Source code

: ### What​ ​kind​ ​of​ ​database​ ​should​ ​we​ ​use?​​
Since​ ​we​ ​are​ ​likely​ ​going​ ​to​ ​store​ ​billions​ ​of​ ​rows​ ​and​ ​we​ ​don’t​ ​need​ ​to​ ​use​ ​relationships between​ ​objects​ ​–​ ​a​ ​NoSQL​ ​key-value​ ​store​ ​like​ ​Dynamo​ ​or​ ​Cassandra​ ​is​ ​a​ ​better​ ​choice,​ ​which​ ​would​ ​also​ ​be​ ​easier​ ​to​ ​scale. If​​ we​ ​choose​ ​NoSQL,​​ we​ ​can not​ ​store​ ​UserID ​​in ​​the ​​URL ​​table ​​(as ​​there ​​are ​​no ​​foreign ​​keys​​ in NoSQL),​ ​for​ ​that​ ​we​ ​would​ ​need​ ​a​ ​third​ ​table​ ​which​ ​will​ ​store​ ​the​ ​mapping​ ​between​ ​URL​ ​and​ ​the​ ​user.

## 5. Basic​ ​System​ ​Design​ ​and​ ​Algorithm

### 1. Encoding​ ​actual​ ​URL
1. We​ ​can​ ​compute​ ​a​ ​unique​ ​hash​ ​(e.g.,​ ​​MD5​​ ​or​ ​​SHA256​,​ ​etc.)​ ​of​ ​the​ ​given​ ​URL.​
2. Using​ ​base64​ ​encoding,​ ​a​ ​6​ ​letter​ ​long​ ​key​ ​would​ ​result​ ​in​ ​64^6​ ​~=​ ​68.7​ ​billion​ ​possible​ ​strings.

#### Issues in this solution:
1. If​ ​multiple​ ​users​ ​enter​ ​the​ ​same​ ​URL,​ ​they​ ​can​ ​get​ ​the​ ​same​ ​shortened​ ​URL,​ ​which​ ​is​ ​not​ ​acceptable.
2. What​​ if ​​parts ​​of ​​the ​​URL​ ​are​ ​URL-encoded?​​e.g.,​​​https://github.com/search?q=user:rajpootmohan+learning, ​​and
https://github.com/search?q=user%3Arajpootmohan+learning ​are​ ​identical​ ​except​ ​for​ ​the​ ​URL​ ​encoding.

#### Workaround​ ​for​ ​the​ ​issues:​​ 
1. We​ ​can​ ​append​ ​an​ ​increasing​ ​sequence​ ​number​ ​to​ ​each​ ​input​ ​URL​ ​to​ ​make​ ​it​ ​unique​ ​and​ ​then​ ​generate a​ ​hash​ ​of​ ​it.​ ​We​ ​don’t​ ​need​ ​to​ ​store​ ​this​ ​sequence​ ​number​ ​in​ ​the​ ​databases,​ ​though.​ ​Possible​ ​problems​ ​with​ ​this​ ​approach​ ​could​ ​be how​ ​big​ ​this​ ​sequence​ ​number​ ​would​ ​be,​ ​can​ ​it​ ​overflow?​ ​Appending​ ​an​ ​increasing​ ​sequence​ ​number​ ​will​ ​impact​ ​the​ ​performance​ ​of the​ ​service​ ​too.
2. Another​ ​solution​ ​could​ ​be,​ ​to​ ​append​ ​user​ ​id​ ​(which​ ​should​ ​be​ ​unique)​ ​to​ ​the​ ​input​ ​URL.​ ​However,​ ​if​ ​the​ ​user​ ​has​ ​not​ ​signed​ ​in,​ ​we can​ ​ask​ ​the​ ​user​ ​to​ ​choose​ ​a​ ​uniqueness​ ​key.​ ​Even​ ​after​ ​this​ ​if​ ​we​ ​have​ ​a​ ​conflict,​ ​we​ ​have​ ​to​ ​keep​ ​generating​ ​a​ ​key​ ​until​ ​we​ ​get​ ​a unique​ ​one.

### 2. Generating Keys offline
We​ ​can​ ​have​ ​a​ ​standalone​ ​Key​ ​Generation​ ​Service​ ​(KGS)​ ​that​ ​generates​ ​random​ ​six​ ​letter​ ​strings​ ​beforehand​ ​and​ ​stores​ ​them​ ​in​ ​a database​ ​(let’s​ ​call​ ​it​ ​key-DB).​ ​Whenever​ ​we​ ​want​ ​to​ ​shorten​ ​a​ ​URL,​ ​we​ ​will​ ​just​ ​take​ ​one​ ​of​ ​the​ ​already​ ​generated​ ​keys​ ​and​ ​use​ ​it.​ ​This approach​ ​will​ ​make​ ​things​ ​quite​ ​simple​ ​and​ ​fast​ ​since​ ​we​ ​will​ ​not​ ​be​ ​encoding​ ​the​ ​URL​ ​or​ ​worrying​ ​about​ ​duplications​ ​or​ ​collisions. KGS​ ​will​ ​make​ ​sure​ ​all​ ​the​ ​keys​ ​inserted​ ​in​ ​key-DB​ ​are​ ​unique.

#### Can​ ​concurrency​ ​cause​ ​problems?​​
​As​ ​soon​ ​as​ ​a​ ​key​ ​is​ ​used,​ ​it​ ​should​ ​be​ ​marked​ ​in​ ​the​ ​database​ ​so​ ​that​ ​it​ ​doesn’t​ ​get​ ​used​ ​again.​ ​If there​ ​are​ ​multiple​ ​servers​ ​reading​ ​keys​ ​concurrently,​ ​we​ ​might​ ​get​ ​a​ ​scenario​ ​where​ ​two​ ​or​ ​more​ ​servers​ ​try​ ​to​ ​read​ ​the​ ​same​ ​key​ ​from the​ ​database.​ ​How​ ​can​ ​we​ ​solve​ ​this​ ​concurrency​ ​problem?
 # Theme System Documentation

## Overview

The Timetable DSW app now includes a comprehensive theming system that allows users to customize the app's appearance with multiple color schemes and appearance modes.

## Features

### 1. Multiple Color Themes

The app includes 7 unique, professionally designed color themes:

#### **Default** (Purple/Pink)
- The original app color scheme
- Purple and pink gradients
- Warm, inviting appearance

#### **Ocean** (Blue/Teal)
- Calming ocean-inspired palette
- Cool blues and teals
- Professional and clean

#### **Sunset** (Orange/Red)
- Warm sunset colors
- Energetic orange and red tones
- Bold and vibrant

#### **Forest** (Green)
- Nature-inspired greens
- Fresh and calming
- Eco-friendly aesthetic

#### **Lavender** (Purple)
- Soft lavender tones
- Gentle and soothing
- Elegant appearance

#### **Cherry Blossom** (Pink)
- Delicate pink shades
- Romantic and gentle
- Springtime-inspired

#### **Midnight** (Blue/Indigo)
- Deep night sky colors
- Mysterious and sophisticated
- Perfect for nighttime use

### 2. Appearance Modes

┄┄┄┄┄┄

● **REQUIRED WORK**
Reproduce every line above without any changes.

● **SOLUTION BELOW**
Source code

: ### What​ ​kind​ ​of​ ​database​ ​should​ ​we​ ​use?​​
Since​ ​we​ ​are​ ​likely​ ​going​ ​to​ ​store​ ​billions​ ​of​ ​rows​ ​and​ ​we​ ​don’t​ ​need​ ​to​ ​use​ ​relationships between​ ​objects​ ​–​ ​a​ ​NoSQL​ ​key-value​ ​store​ ​like​ ​Dynamo​ ​or​ ​Cassandra​ ​is​ ​a​ ​better​ ​choice,​ ​which​ ​would​ ​also​ ​be​ ​easier​ ​to​ ​scale. If​​ we​ ​choose​ ​NoSQL,​​ we​ ​can not​ ​store​ ​UserID ​​in ​​the ​​URL ​​table ​​(as ​​there ​​are ​​no ​​foreign ​​keys​​ in NoSQL),​ ​for​ ​that​ ​we​ ​would​ ​need​ ​a​ ​third​ ​table​ ​which​ ​will​ ​store​ ​the​ ​mapping​ ​between​ ​URL​ ​and​ ​the​ ​user.

## 5. Basic​ ​System​ ​Design​ ​and​ ​Algorithm

### 1. Encoding​ ​actual​ ​URL
1. We​ ​can​ ​compute​ ​a​ ​unique​ ​hash​ ​(e.g.,​ ​​MD5​​ ​or​ ​​SHA256​,​ ​etc.)​ ​of​ ​the​ ​given​ ​URL.​
2. Using​ ​base64​ ​encoding,​ ​a​ ​6​ ​letter​ ​long​ ​key​ ​would​ ​result​ ​in​ ​64^6​ ​~=​ ​68.7​ ​billion​ ​possible​ ​strings.

#### Issues in this solution:
1. If​ ​multiple​ ​users​ ​enter​ ​the​ ​same​ ​URL,​ ​they​ ​can​ ​get​ ​the​ ​same​ ​shortened​ ​URL,​ ​which​ ​is​ ​not​ ​acceptable.
2. What​​ if ​​parts ​​of ​​the ​​URL​ ​are​ ​URL-encoded?​​e.g.,​​​https://github.com/search?q=user:rajpootmohan+learning, ​​and
https://github.com/search?q=user%3Arajpootmohan+learning ​are​ ​identical​ ​except​ ​for​ ​the​ ​URL​ ​encoding.

#### Workaround​ ​for​ ​the​ ​issues:​​ 
1. We​ ​can​ ​append​ ​an​ ​increasing​ ​sequence​ ​number​ ​to​ ​each​ ​input​ ​URL​ ​to​ ​make​ ​it​ ​unique​ ​and​ ​then​ ​generate a​ ​hash​ ​of​ ​it.​ ​We​ ​don’t​ ​need​ ​to​ ​store​ ​this​ ​sequence​ ​number​ ​in​ ​the​ ​databases,​ ​though.​ ​Possible​ ​problems​ ​with​ ​this​ ​approach​ ​could​ ​be how​ ​big​ ​this​ ​sequence​ ​number​ ​would​ ​be,​ ​can​ ​it​ ​overflow?​ ​Appending​ ​an​ ​increasing​ ​sequence​ ​number​ ​will​ ​impact​ ​the​ ​performance​ ​of the​ ​service​ ​too.
2. Another​ ​solution​ ​could​ ​be,​ ​to​ ​append​ ​user​ ​id​ ​(which​ ​should​ ​be​ ​unique)​ ​to​ ​the​ ​input​ ​URL.​ ​However,​ ​if​ ​the​ ​user​ ​has​ ​not​ ​signed​ ​in,​ ​we can​ ​ask​ ​the​ ​user​ ​to​ ​choose​ ​a​ ​uniqueness​ ​key.​ ​Even​ ​after​ ​this​ ​if​ ​we​ ​have​ ​a​ ​conflict,​ ​we​ ​have​ ​to​ ​keep​ ​generating​ ​a​ ​key​ ​until​ ​we​ ​get​ ​a unique​ ​one.

### 2. Generating Keys offline
We​ ​can​ ​have​ ​a​ ​standalone​ ​Key​ ​Generation​ ​Service​ ​(KGS)​ ​that​ ​generates​ ​random​ ​six​ ​letter​ ​strings​ ​beforehand​ ​and​ ​stores​ ​them​ ​in​ ​a database​ ​(let’s​ ​call​ ​it​ ​key-DB).​ ​Whenever​ ​we​ ​want​ ​to​ ​shorten​ ​a​ ​URL,​ ​we​ ​will​ ​just​ ​take​ ​one​ ​of​ ​the​ ​already​ ​generated​ ​keys​ ​and​ ​use​ ​it.​ ​This approach​ ​will​ ​make​ ​things​ ​quite​ ​simple​ ​and​ ​fast​ ​since​ ​we​ ​will​ ​not​ ​be​ ​encoding​ ​the​ ​URL​ ​or​ ​worrying​ ​about​ ​duplications​ ​or​ ​collisions. KGS​ ​will​ ​make​ ​sure​ ​all​ ​the​ ​keys​ ​inserted​ ​in​ ​key-DB​ ​are​ ​unique.

#### Can​ ​concurrency​ ​cause​ ​problems?​​
​As​ ​soon​ ​as​ ​a​ ​key​ ​is​ ​used,​ ​it​ ​should​ ​be​ ​marked​ ​in​ ​the​ ​database​ ​so​ ​that​ ​it​ ​doesn’t​ ​get​ ​used​ ​again.​ ​If there​ ​are​ ​multiple​ ​servers​ ​reading​ ​keys​ ​concurrently,​ ​we​ ​might​ ​get​ ​a​ ​scenario​ ​where​ ​two​ ​or​ ​more​ ​servers​ ​try​ ​to​ ​read​ ​the​ ​same​ ​key​ ​from the​ ​database.​ ​How​ ​can​ ​we​ ​solve​ ​this​ ​concurrency​ ​problem?
 # Theme System Documentation

## Overview

The Timetable DSW app now includes a comprehensive theming system that allows users to customize the app's appearance with multiple color schemes and appearance modes.

## Features

### 1. Multiple Color Themes

The app includes 7 unique, professionally designed color themes:

#### **Default** (Purple/Pink)
- The original app color scheme
- Purple and pink gradients
- Warm, inviting appearance

#### **Ocean** (Blue/Teal)
- Calming ocean-inspired palette
- Cool blues and teals
- Professional and clean

#### **Sunset** (Orange/Red)
- Warm sunset colors
- Energetic orange and red tones
- Bold and vibrant

#### **Forest** (Green)
- Nature-inspired greens
- Fresh and calming
- Eco-friendly aesthetic

#### **Lavender** (Purple)
- Soft lavender tones
- Gentle and soothing
- Elegant appearance

#### **Cherry Blossom** (Pink)
- Delicate pink shades
- Romantic and gentle
- Springtime-inspired

#### **Midnight** (Blue/Indigo)
- Deep night sky colors
- Mysterious and sophisticated
- Perfect for nighttime use

### 2. Appearance Modes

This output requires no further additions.